Black Forest Cake


Ingredients #

For the cake:

  • All purpose flour – 1 cup
  • Cocoa powder – ½ cup
  • Baking powder – 1½ tsp
  • Baking soda – 2 pinches
  • Salt – ¼ tsp
  • Egg whites – 4
  • Egg yolks – 4
  • Caster sugar – 150 g (¾ cup)
  • Vanilla extract – 2 tsp
  • Sunflower oil – ¾ cup

For the syrup:

  • Sugar – 6 tbsp
  • Water – 6 tbsp
  • Syrup from canned cherries (optional) – 2½ tbsp

For the whipped cream:

  • Whipping cream – 600 ml
  • Powdered sugar – ½ cup + 2 tbsp

For decoration:

  • Canned cherries

Recipe #

  1. Grease and line a 9” cake tin with parchment paper.
  2. Preheat oven to 180°C.
  3. In a mixing bowl, combine flour, baking powder, baking soda, cocoa powder, and salt. Set aside.
  4. Beat egg whites until fluffy (using a stand mixer is recommended).
  5. When soft peaks form, gradually add the sugar.

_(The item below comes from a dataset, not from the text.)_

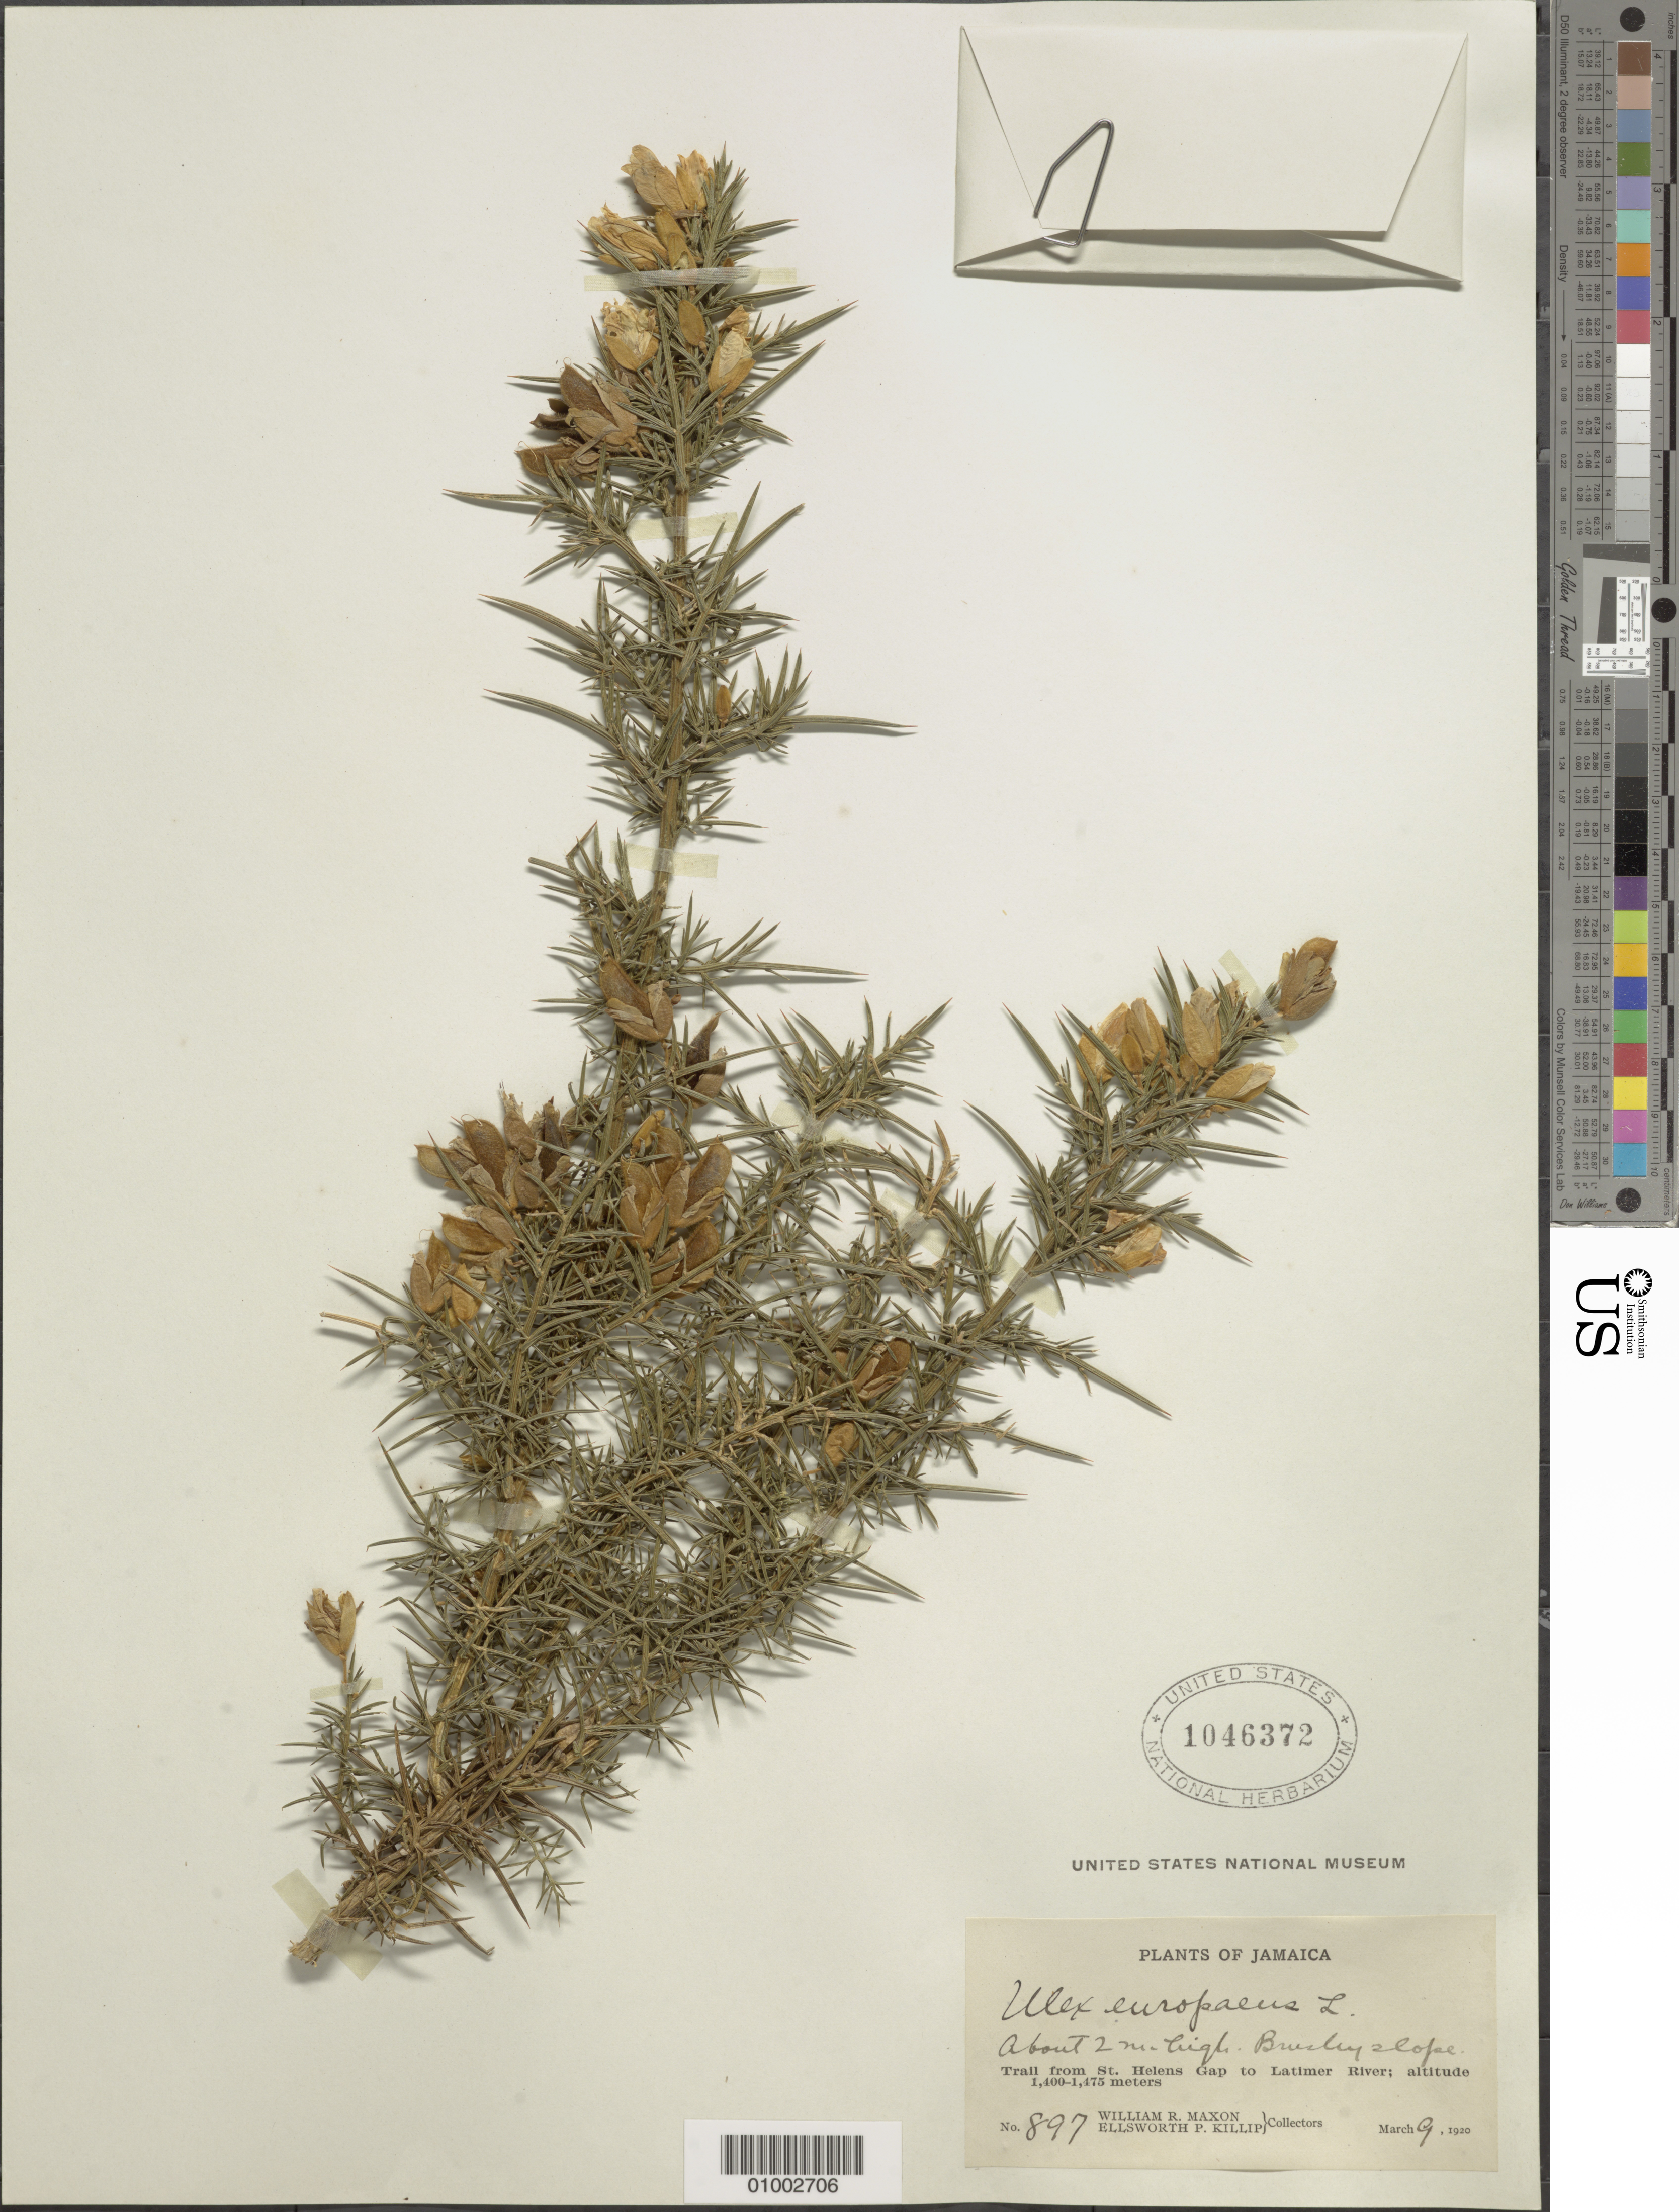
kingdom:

Beat until glossy.
  6. Add egg yolks and vanilla extract, and beat well.
  7. Gradually add oil and continue beating for 1–2 minutes.
  8. Gently fold in the dry ingredients using a spatula.
  9. Pour batter into the lined cake tin. Tap the tin to release air bubbles.
  10. Bake at 180°C for about 25 minutes. To check doneness, insert a fork; it should come out clean.
  11. Allow the cake to cool while preparing the syrup.
  12. For the syrup: combine sugar and water in a pan on medium heat. Boil until sugar dissolves (about 5 minutes). Set aside.
  13. Whip the cream with powdered sugar until stiff peaks form.
  14. Remove cake from tin and slice horizontally into two layers.
  15. Soak cake layers with the sugar syrup.
  16. Spread one-third of the whipped cream on the first layer.
  17. Place the second cake layer on top. Cover with remaining whipped cream.
  18. Decorate with canned cherries on top.

Serve and enjoy your delicious Black Forest Cake!